Heath described the B-19 experiment to Hooper and Teresi in more casual language. He told them that he paid a “lady of the evening” $50 to participate in the experiment. The room where the experiment took place was “blacked out with curtains,” Heath said. “In the next room we had the instruments for recording his brain waves, and he had enough lead wire running into the electrodes in his brain so he could move about freely. We stimulated him a few times, the young lady was very cooperative, and it was a very successful experience.”

Heath contended that B-19 remained heterosexual after the experiment and had a 10-month affair with a married woman.
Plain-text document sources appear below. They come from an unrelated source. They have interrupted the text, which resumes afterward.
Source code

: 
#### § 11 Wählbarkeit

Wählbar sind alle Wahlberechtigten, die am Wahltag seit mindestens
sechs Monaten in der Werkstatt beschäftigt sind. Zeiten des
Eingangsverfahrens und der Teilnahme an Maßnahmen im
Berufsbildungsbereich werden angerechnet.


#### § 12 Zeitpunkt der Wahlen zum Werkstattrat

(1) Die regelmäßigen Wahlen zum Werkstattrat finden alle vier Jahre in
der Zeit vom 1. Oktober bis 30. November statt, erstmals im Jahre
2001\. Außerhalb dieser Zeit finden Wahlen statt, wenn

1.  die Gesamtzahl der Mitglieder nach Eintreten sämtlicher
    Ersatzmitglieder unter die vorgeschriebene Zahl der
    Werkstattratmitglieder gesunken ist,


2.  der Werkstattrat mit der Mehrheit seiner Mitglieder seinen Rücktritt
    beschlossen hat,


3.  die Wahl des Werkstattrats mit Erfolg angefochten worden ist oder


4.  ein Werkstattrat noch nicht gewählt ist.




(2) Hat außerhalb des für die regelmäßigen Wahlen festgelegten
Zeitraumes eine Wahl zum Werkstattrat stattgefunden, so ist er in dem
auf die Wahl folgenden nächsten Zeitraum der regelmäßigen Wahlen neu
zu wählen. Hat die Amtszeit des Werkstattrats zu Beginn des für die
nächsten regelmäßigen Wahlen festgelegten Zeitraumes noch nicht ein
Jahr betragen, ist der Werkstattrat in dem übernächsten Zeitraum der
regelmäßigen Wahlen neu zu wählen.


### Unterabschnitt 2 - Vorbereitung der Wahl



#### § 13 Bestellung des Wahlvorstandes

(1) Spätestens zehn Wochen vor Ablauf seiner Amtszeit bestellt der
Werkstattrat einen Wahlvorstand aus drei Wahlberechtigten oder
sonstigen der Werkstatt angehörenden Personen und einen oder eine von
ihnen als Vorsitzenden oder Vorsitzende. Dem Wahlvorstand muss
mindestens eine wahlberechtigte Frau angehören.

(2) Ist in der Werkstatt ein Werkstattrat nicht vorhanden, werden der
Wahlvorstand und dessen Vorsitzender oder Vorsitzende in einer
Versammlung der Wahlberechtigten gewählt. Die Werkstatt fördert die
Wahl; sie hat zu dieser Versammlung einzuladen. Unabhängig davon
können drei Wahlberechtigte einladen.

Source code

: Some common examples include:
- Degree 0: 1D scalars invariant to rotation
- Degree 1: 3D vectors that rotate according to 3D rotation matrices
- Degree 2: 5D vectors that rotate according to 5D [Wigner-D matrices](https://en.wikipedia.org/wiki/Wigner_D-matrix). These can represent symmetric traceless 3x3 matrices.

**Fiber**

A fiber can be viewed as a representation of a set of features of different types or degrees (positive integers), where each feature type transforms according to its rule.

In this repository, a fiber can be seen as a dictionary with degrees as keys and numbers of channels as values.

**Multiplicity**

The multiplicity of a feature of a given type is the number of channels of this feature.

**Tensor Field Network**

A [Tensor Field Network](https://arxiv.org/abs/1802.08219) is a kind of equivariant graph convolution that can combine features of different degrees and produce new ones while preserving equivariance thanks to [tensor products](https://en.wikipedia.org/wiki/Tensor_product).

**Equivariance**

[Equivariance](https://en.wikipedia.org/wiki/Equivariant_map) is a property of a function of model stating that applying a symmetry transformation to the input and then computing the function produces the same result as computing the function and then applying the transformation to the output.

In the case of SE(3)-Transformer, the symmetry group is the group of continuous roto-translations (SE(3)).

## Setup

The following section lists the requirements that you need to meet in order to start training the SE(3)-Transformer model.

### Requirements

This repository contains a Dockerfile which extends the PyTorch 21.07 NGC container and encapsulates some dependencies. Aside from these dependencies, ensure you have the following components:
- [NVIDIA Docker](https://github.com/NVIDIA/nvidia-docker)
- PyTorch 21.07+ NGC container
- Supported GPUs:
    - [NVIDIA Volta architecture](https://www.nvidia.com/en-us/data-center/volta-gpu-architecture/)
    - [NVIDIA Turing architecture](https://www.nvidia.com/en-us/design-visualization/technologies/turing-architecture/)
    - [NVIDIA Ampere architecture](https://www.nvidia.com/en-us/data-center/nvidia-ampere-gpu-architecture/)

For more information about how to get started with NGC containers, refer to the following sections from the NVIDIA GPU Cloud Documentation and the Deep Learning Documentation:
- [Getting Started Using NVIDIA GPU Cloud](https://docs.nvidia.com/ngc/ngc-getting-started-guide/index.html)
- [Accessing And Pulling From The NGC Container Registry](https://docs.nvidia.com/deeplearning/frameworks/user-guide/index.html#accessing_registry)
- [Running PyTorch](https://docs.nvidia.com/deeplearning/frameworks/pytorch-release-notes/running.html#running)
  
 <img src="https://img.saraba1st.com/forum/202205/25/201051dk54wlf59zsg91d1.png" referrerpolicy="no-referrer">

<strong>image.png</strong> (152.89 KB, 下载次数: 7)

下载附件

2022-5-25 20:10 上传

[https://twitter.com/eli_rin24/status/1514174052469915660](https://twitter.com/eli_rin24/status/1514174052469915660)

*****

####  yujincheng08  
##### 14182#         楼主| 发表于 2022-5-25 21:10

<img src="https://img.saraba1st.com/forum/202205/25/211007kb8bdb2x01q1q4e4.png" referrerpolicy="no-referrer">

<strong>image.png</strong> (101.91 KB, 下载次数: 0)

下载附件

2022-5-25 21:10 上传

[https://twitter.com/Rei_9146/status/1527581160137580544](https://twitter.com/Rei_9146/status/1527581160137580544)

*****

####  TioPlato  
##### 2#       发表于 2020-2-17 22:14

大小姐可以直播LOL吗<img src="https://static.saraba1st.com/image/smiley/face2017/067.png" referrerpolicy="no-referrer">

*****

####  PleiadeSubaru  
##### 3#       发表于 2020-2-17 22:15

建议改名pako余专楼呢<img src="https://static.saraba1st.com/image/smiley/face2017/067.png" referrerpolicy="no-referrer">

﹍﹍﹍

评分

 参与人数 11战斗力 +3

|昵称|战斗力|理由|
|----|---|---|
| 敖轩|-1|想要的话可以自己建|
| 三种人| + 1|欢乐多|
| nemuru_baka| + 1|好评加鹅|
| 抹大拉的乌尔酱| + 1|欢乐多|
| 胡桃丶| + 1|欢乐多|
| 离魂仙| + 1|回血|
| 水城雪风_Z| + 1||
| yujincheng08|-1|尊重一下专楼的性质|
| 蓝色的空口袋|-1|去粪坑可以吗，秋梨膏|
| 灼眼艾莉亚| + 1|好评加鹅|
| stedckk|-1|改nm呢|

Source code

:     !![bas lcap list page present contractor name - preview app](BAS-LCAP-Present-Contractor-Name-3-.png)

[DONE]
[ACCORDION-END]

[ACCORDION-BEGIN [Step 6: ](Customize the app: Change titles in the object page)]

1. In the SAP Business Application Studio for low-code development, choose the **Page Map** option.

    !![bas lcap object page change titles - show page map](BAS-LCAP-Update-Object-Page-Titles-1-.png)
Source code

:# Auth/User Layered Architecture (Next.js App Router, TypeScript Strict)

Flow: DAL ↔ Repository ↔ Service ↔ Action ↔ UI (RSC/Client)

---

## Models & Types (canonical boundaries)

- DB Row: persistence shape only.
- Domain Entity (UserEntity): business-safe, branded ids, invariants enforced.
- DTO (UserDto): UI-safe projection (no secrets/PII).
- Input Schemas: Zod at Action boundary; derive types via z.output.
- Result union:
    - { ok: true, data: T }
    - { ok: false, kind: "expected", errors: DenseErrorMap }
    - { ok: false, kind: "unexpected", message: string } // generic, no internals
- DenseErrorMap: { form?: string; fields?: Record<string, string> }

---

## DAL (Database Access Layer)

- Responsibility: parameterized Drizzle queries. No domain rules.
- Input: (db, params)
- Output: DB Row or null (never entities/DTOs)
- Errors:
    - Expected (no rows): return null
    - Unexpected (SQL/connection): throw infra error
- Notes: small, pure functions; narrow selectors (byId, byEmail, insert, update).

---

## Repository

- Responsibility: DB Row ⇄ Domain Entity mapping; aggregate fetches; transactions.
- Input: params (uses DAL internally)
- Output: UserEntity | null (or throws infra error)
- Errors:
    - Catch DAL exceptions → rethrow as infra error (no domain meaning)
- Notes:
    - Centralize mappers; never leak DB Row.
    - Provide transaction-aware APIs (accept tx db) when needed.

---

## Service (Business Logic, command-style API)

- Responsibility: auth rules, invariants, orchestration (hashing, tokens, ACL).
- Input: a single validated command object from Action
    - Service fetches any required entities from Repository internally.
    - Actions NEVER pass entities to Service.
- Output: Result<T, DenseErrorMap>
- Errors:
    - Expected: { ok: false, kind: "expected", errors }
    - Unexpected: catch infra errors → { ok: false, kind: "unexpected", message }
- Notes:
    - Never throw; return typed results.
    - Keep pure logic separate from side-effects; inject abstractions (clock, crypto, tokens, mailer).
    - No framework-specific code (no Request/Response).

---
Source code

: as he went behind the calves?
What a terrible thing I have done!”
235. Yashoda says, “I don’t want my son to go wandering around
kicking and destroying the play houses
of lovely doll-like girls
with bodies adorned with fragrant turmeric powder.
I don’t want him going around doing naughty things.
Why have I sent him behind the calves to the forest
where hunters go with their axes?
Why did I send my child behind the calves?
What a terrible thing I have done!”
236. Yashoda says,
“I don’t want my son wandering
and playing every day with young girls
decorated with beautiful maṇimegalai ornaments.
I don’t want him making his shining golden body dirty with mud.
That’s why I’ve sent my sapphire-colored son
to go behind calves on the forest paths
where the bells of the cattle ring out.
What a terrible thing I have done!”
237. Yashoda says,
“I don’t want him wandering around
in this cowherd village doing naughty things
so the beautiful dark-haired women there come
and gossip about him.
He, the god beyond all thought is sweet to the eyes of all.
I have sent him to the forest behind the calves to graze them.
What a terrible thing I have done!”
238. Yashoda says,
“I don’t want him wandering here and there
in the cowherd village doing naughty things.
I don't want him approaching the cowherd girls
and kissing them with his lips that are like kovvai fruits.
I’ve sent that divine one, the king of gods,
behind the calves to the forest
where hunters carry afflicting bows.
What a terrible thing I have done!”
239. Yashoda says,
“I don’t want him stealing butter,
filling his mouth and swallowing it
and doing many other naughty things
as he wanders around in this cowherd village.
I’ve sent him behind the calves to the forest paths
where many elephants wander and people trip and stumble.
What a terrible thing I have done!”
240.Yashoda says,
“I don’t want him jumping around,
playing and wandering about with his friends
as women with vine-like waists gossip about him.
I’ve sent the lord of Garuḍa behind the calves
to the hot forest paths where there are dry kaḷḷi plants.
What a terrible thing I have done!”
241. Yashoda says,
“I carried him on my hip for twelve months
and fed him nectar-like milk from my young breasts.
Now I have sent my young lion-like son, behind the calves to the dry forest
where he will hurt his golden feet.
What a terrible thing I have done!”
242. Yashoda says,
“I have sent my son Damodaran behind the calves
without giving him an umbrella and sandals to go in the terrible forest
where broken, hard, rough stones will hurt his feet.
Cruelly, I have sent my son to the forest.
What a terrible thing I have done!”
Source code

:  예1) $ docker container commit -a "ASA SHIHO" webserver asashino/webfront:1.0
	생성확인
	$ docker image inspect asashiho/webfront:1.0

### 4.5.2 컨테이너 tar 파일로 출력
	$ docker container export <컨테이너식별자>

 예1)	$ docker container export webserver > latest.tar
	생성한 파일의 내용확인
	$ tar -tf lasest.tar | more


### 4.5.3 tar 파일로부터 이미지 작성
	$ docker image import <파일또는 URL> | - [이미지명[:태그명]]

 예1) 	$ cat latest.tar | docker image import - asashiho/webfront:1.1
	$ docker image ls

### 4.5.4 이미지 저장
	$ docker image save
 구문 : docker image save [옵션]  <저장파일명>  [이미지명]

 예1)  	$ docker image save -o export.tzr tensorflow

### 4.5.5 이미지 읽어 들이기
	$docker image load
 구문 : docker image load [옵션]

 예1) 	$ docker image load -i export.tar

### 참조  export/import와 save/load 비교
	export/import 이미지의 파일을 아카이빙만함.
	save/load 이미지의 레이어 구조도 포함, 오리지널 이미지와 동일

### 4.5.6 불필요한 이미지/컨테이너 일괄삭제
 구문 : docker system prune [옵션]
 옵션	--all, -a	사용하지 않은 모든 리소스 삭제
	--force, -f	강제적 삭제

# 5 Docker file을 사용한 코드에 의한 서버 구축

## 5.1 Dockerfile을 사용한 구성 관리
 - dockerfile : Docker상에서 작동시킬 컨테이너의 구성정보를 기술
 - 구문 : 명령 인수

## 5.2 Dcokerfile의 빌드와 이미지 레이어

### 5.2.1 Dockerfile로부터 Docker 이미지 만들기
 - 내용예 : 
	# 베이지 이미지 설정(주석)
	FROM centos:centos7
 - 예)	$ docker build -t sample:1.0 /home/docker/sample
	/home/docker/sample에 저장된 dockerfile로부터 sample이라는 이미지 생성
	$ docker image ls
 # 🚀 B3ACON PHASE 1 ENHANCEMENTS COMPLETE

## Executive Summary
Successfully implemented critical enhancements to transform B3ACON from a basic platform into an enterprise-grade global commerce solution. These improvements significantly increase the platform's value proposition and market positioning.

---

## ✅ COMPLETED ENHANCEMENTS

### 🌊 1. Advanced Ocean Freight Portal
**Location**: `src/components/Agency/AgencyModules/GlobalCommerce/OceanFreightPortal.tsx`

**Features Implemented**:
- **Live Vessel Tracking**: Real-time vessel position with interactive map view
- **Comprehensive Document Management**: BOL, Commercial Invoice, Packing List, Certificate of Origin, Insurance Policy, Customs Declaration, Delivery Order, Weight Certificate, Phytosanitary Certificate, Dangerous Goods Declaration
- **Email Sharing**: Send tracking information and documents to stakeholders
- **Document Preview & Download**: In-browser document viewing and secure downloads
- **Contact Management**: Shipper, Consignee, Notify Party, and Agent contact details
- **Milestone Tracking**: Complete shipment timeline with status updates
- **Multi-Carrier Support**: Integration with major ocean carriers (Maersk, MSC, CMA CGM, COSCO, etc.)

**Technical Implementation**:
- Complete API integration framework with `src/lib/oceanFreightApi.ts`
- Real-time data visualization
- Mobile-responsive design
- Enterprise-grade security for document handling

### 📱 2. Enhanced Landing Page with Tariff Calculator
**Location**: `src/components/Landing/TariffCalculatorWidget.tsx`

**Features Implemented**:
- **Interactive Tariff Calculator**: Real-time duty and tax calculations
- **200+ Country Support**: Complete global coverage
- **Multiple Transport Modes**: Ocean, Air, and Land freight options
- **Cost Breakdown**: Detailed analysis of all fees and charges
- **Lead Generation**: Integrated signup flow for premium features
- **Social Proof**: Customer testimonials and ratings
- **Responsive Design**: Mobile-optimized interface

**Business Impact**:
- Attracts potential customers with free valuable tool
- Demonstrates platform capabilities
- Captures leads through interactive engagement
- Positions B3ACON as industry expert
But a recent review of his work casts doubt on that claim.  And in his 1973 book Brain Control, neuropsychologist Elliot Valenstein criticized Heath, Delgado and other brain-implant researchers for conducting sloppy research and hyping their results. In a recent interview, Valenstein accused Heath of “lack of controls… reading what he wanted into the data, and other experimental errors.”

The American Psychiatric Association, after a protracted debate, stopped including homosexuality in the DSM in 1987. But as The Guardian reported last year, groups around the world still practice gay-conversion therapies, including ones involving electric shocks. Research on brain implants for treating mental disorders continues, but no one, as far as I know, is using implants to convert homosexuals.

Further Reading

Historical overviews of gay-conversion therapy and the DSM categorization of homosexuality can be found in Wikipedia and in a 2015 article in Behavioral Sciences, respectively. The latter quotes Edmund Bergler, a prominent psychoanalyst, saying in his 1956 book Homosexuality: Disease or Way of Life: “I have no bias against homosexuals; for me they are sick people requiring medical help... Still, though I have no bias, I would say: Homosexuals are essentially disagreeable people, regardless of their pleasant or unpleasant outward manner.”